Trial period valid despite failure to specify dismissal date - Employment Update - Week 1, August

The issue of giving notice under the trial period has always been a vexed one. Employers have often found themselves in the position of being unable to rely upon the trial period due to technicalities as to how the notice was given. However, in a recent Employment Relations Authority determination, despite some imperfection in the way notice was given, it was found sufficient to allow the employer to rely on the trial period.

A trial period was found to apply, despite the fact that the employer failed to notify the employee of the date on which his employment would end when orally advising the employee of his dismissal under the trial period.

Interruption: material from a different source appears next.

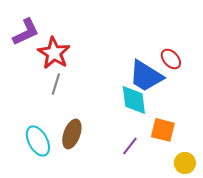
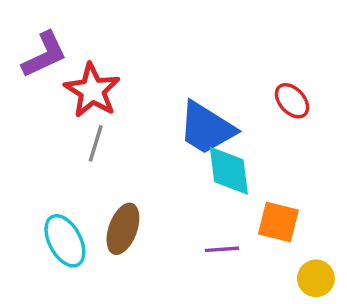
blue trapezoid: (146, 76) -> (207, 128), moved
purple line: (130, 146) -> (222, 249), turned 48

On 10 August, the employer advised the employee by telephone that his employment was terminated under the trial period clause in his employment agreement. The employer did not tell the employee that his last day of work would be 17 August. This was because the employer believed the termination date was clear as the trial period provision in the employment agreement specifically referred to one week’s notice of termination. The employer had indicated to the employee that the employer would be open to a discussion about further employment for the employee while he was looking for a new job. That suggestion was left with the employee to consider. However, in response to the employee subsequently challenging the validity of the dismissal, the employer emailed on 13 August confirming that the employee’s last day of employment would be 17 August. The employer confirmed that it would be relying on the notice of termination it had given to the employee by telephone on 10 August.

The Authority did not consider that the fact the parties were initially open to negotiating a different end date invalidated the notice of termination that had already been given. No variation to the end date ever occurred, although the Authority considered that it was open to the parties to have done so. The Authority considered that the employer put the employee on notice about how his employment was ending (under the trial period provision) and when it was ending (in one week). The Authority observed that neither ss 67A and 67B of the Employment Relations Act 2000 nor the employment agreement stated that notice of termination under the trial period must include (at the time notice is first given) the date on which the employment would end.

It is important to note that since 6 May 2019 only employers who employ 19 or less employees are entitled to enter into an employment agreement with an employee that contains a 90-day trial period.

See Jobbitt v 4 Seasons Indoor Outdoor Living (2014) Ltd [2019] NZERA 246.